Social scientists have studied Americans’ opinions toward immigrants and immigration policy for over a hundred years. They consistently find that a political value system – the internalized notion of right and wrong regarding government action – plays less of a role in the development of Americans’ immigration policy opinions than other factors.

Evidence suggests that the most powerful factors that shape Americans’ policy opinions toward unauthorized immigration are individual perceptions of group competition and actual intergroup relations. These conditions are external, not internal, to individuals.
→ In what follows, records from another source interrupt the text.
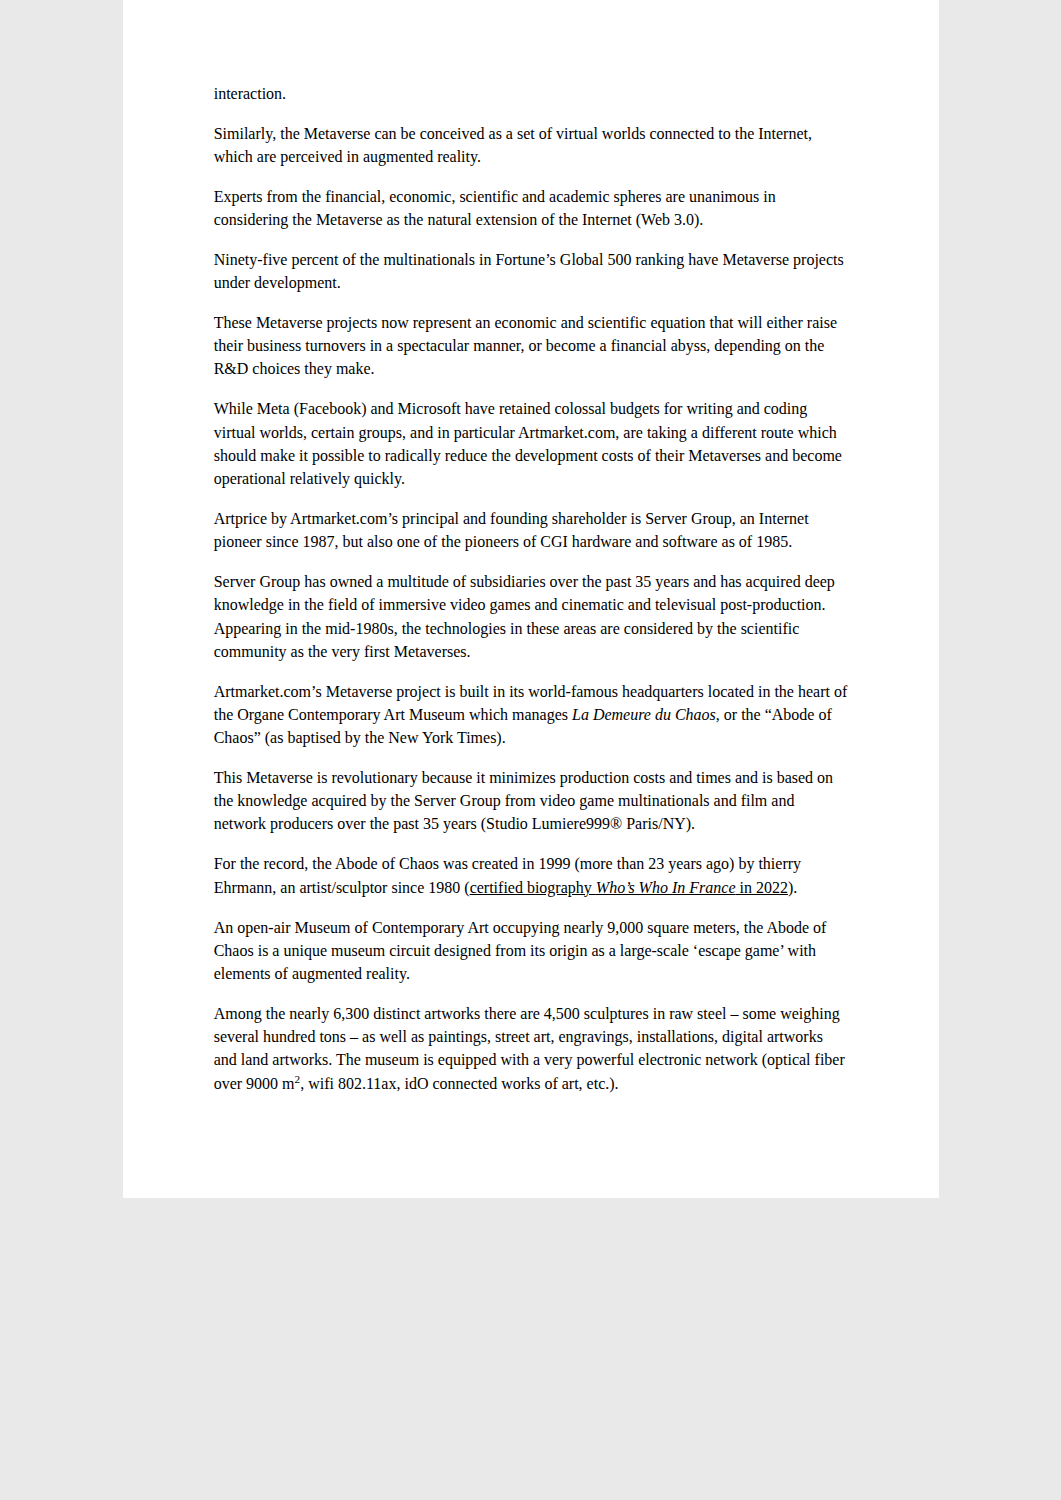interaction.
Similarly, the Metaverse can be conceived as a set of virtual worlds connected to the Internet, which are perceived in augmented reality.
Experts from the financial, economic, scientific and academic spheres are unanimous in considering the Metaverse as the natural extension of the Internet (Web 3.0).
Ninety-five percent of the multinationals in Fortune’s Global 500 ranking have Metaverse projects under development.
These Metaverse projects now represent an economic and scientific equation that will either raise their business turnovers in a spectacular manner, or become a financial abyss, depending on the R&D choices they make.
While Meta (Facebook) and Microsoft have retained colossal budgets for writing and coding virtual worlds, certain groups, and in particular Artmarket.com, are taking a different route which should make it possible to radically reduce the development costs of their Metaverses and become operational relatively quickly.
Artprice by Artmarket.com’s principal and founding shareholder is Server Group, an Internet pioneer since 1987, but also one of the pioneers of CGI hardware and software as of 1985.
Server Group has owned a multitude of subsidiaries over the past 35 years and has acquired deep knowledge in the field of immersive video games and cinematic and televisual post-production. Appearing in the mid-1980s, the technologies in these areas are considered by the scientific community as the very first Metaverses.
Artmarket.com’s Metaverse project is built in its world-famous headquarters located in the heart of the Organe Contemporary Art Museum which manages La Demeure du Chaos, or the “Abode of Chaos” (as baptised by the New York Times).
This Metaverse is revolutionary because it minimizes production costs and times and is based on the knowledge acquired by the Server Group from video game multinationals and film and network producers over the past 35 years (Studio Lumiere999® Paris/NY).
For the record, the Abode of Chaos was created in 1999 (more than 23 years ago) by thierry Ehrmann, an artist/sculptor since 1980 (certified biography Who’s Who In France in 2022).
An open-air Museum of Contemporary Art occupying nearly 9,000 square meters, the Abode of Chaos is a unique museum circuit designed from its origin as a large-scale ‘escape game’ with elements of augmented reality.
Among the nearly 6,300 distinct artworks there are 4,500 sculptures in raw steel – some weighing several hundred tons – as well as paintings, street art, engravings, installations, digital artworks and land artworks. The museum is equipped with a very powerful electronic network (optical fiber over 9000 m2, wifi 802.11ax, idO connected works of art, etc.).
Americans who live in geographic areas that have experienced a recent and relatively quick increase in the number of immigrant residents tend to formulate restrictionist immigration policy opinions. The key component is the dynamic shift in demographics that influences Americans. Individuals who reside in communities that have many legal and unauthorized immigrants, but the demographic composition has remained static for years, are much less likely to develop a negative immigration attitude.

Another important component is the perception of demographic change rather than actual change itself. When Americans perceive an influx of unauthorized immigrants they tend to fear that their economic advantages and cultural privileges will be undermined, even though they typically do not know if their perceptions match reality. In response, independent of their political ideology, they develop policy opinions that are unfavorable toward unauthorized immigrants.

It may seem counterintuitive from the current political debate, but one of the social processes that counteract these negative effects is having day-to-day contact with immigrants. The odds are greater that Americans will form pro-immigrant policy opinions where there is social interaction – at work, in the neighborhood – with immigrants of relatively similar social statuses. This effect is enhanced where authority figures favor a more positive attitude toward immigration, including attitudes toward unauthorized immigration.

Scholars find that these contextual processes even influence the impact that political ideology has on shaping Americans’ policy opinions toward unauthorized immigration, in the sense that they either strengthen or weaken the conservative or liberal positions.

Even though unauthorized immigration has stabilized in the last five years, and shows no signs of expanding any time soon, demographers tell us that legal immigration will continue to increase significantly for decades, thus creating both positive and negative social conditions in individual communities across the country. The political debate notwithstanding, Americans’ policy opinions toward unauthorized immigration may be expected to congeal positively or negatively in individual communities across the land, depending on the rate of increase in immigration and the homogeneity of the social/economic mix. Therefore, over time, the national political discourse and public policy will be reflective of this structural change in our communities, and not determinative of the slow-moving shifts in Americans’ political ideology.